[Data entries]
^^^^^^^^^^^^^^^^

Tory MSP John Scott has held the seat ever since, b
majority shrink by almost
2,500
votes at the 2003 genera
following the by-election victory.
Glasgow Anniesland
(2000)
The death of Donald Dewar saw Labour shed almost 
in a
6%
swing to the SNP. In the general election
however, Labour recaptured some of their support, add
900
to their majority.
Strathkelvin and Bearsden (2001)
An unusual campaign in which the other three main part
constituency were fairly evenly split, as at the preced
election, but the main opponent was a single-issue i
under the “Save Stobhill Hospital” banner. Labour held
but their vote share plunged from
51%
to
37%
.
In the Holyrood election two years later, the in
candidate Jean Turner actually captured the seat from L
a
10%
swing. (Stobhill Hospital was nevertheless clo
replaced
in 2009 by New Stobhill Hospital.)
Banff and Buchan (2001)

^^^^^^^^^^^^^^^^

Directions => Take every line above carrying "Stobhill" and return it.

Exercise solution =>
under the “Save Stobhill Hospital” banner. Labour held
swing. (Stobhill Hospital was nevertheless clo
in 2009 by New Stobhill Hospital.)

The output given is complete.